Source: comment left on Google Plus to Greg Kroah-Hartman by Linus Torvalds.


with the IOPS tool

If you can't be bothered to read all this I'd just recommend the IOPS tool. It will tell you real-world speed depending on block size.


Otherwise - when doing an IO benchmark I would look at the following things:

  • blocksize/cache/IOPS/direct vs buffered/async vs sync
  • read/write
  • threads
  • latency
  • CPU utilization

  • Which blocksize will you use: If you want to read/write 1 GB from/to disk this will be quick if you do one I/O operation. But if your application needs to write in 512 byte chunks all over the harddisk in non-sequential pieces (called random I/O although it is not random) this will look differently. Now, databases will do random I/O for the data volume and sequential I/O for the log volume due to their nature. So, first you need to become clear what you want to measure. If you want to copy large video files that's different than if you want to install Linux.

    This blocksize is effecting the count of I/O operations you do. If you do e.g. 8 sequential read (or write, just not mixed) operations the I/O scheduler of the OS will merge them. If it does not, the controller's cache will do the merge. There is practically no difference if you read 8 sequential blocks of 512 bytes or one 4096 bytes chunk. One exception - if you manage to do direct sync IO and wait for the 512 bytes before you request the next 512 bytes. In this case, increasing the block size is like adding cache.

    Also you should be aware that there is sync and async IO: With sync IO you will not issue the next IO request before the current one returns. With async IO you can request e.g. 10 chunks of data and then wait as they arrive. Disctinct database threads will typically use sync IO for log and async IO for data. The IOPS tool takes care of that by measuring all relevant block sizes starting from 512 bytes.

  • Will you read or write: Usually reading is faster than writing. But note that caching works quite a different way for reads and writes:

    • For writes, the data will be handed over to the controller and if it caches, it will acknowledge before the data is on disk unless the cache is full. Using the tool iozone you can draw beautiful graphs of plateaus of cache effects (CPU cache effect and buffer cache effect). The caches becomes less efficient the more has been written.

    • For reads, read data is held in cache after the first read. The first reads take longest and caching becomes more and more effective during uptime. Noteable caches are the CPU cache, the OS' file system cache, the IO controller's cache and the storage's cache. The IOPS tool only measures reads. This allows it to "read all over the place" and you do not want it to write instead of read.

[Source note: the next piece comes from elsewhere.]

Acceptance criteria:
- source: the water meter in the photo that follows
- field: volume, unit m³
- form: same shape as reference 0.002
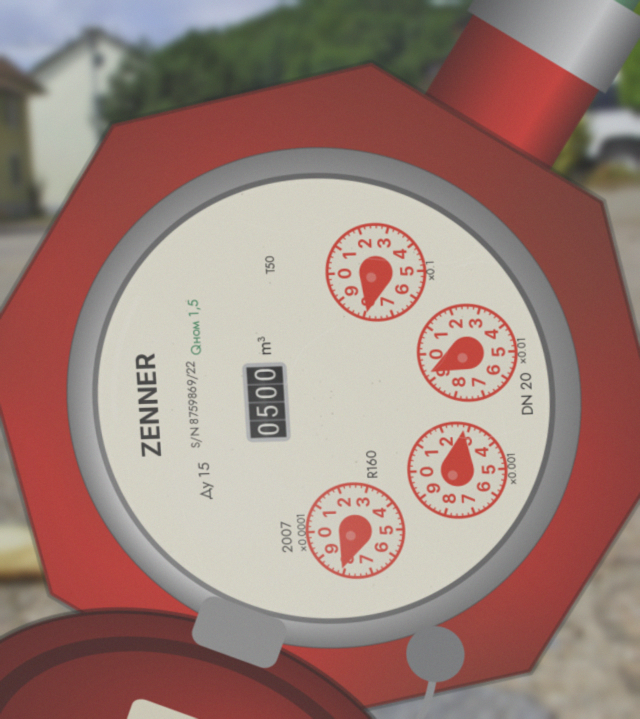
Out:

  • How many threads will you use: If you use one thread (using dd for disk benchmarks) you will probably get a much worse performance than with several threads. The IOPS tool takes this into account and reads on several threads.

  • How important is latency for you: Looking at databases, IO latency becomes enormously important. Any insert/update/delete SQL command will be written into the database journal ("log" in database lingo) on commit before it is acknowledged. This means the complete database may be waiting for this IO operation to be completed. I show here how to measure the average wait time (await) using the iostat tool.

  • How important is CPU utilization for you: Your CPU may easily become the bottleneck for your application's performance. In this case you must know how much CPU cycles get burned per byte read/written and optimize into that direction. This can mean to decide for/against PCIe flash memory depending on your measurement results. Again the iostat tool can give you a rough estimation on CPU utilization by your IO operations.